Malgré la volonté affichée de sécuriser les délais d’instruction des demandes d’autorisation d’urbanisme, le législateur n’a pas remis en cause la faculté offerte à l’autorité administrative de surseoir à statuer à ces demandes, dans certaines hypothèses.
L’objectif d’un tel sursis à statuer est, de manière générale, d’éviter que l’administration soit amenée à autoriser des travaux, des constructions ou des installations qui seraient susceptibles de compromettre ou de rendre plus onéreuse une opération d’intérêt général, telle qu’une opération d’utilité publique (article L. 111-9 du code de l’urbanisme) ou l’exécution de travaux publics (article L. 111-10 du même code).
L’article L. 123-6 du code de l’urbanisme permet également à l’autorité compétente, « à compter de la publication de la délibération prescrivant l’élaboration d’un plan local d’urbanisme », d’opposer un sursis à statuer aux « demandes d’autorisation concernant des constructions, installations ou opérations qui seraient de nature à compromettre ou à rendre plus onéreuse l’exécution du futur plan ». Cette possibilité existe également lorsque le plan local d’urbanisme fait l’objet d’une procédure de révision.

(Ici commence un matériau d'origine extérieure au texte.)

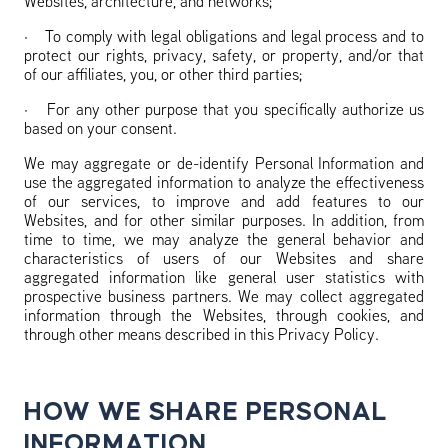
Websites, architecture, and networks;
·
To comply with legal obligations and legal process and to
protect our rights, privacy, safety, or property, and/or that
of our affiliates, you, or other third parties;
·
For any other purpose that you specifically authorize us
based on your consent.
We may aggregate or de-identify Personal Information and
use the aggregated information to analyze the effectiveness
of our services, to improve and add features to our
Websites, and for other similar purposes. In addition, from
time to time, we may analyze the general behavior and
characteristics of users of our Websites and share
aggregated information like general user statistics with
prospective business partners. We may collect aggregated
information through the Websites, through cookies, and
through other means described in this Privacy Policy.
HOW WE SHARE PERSONAL
INFORMATION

Le pouvoir ainsi reconnu à l’administration peut être lourd de conséquence pour le pétitionnaire. En effet, le sursis à statuer peut théoriquement être opposé à toute demande de permis de construire à compter de la délibération prescrivant l’élaboration ou la révision du document d’urbanisme, jusqu’à la fin de cette procédure. Il en résulte donc une certaine insécurité juridique pour le demandeur qui, parfois, peut être tenté de déposer une demande de permis pour préserver ses droits à construire, sans attendre de connaître le futur classement du terrain d’assiette de son projet de construction.
Pour cette raison, l’exercice de cette faculté de sursis à statuer, générateur de contentieux, est soumis à certaines conditions, permettant à la fois de garantir les droits du pétitionnaire et son utilité pour l’administration. En particulier, le sursis à statuer ne peut, selon les dispositions de l’article L. 111-8 du code de l’urbanisme, « excéder deux ans ». À l’expiration de ce délai, l’autorité compétente doit, après simple confirmation de la demande par le pétitionnaire, prendre une décision dans un délai de deux mois, sans quoi le permis sera considéré comme ayant été tacitement délivré.

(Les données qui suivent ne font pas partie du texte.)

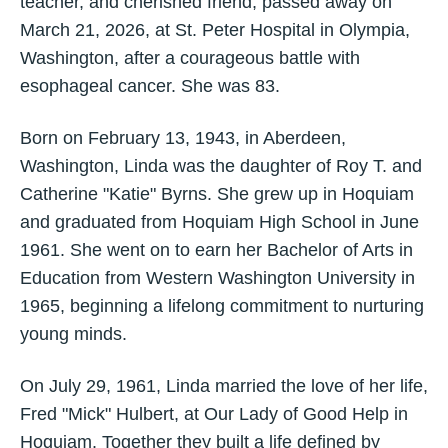
teacher, and cherished friend, passed away on
March 21, 2026, at St. Peter Hospital in Olympia,
Washington, after a courageous battle with
esophageal cancer. She was 83.
Born on February 13, 1943, in Aberdeen,
Washington, Linda was the daughter of Roy T. and
Catherine "Katie" Byrns. She grew up in Hoquiam
and graduated from Hoquiam High School in June
1961. She went on to earn her Bachelor of Arts in
Education from Western Washington University in
1965, beginning a lifelong commitment to nurturing
young minds.
On July 29, 1961, Linda married the love of her life,
Fred "Mick" Hulbert, at Our Lady of Good Help in
Hoquiam. Together they built a life defined by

Dans un arrêt du 11 février 2015, SCI Naq Gamma (n°361433), le Conseil d’État précise que la décision de sursis à statuer cesse, quelle que soit la durée du sursis à statuer qu’elle indique, de produire ses effets à la date où l’élaboration ou la révision du plan local d’urbanisme, qui l’avait justifiée, est approuvée.
Le Conseil d’État distingue ainsi deux hypothèses :
En premier lieu, lorsque l’élaboration ou la révision du document d’urbanisme n’est pas approuvé dans le délai de sursis à statuer, le pétitionnaire dispose, pour confirmer sa demande, d’un délai de deux mois à compter de l’expiration de ce délai.
En second lieu, lorsque le plan local d’urbanisme élaboré ou révisé est approuvé dans le délai mentionné par la décision de sursis à statuer, « le demandeur dispose, pour confirmer sa demande, d’un délai qui court à compter de la date d’adoption du plan local d’urbanisme et s’achève deux mois après l’expiration du délai qui lui avait été indiqué ».
L’arrêt retient que la société requérante pouvait confirmer sa demande de permis de construire plus de deux mois après l’approbation du plan local d’urbanisme, à partir du moment où cette confirmation avait été présentée moins de deux mois suivant l’expiration du délai mentionné par la décision de sursis à statuer.
Cette solution est particulièrement favorable au pétitionnaire, qui pourra, par le biais de la confirmation de sa demande, mettre fin aux effets de la décision de sursis à statuer dès que l’approbation ou la révision du plan local d’urbanisme fondant cette décision – s’il en a connaissance – ou se fonder sur le délai mentionné par cette décision, sans que l’administration puisse lui en faire grief.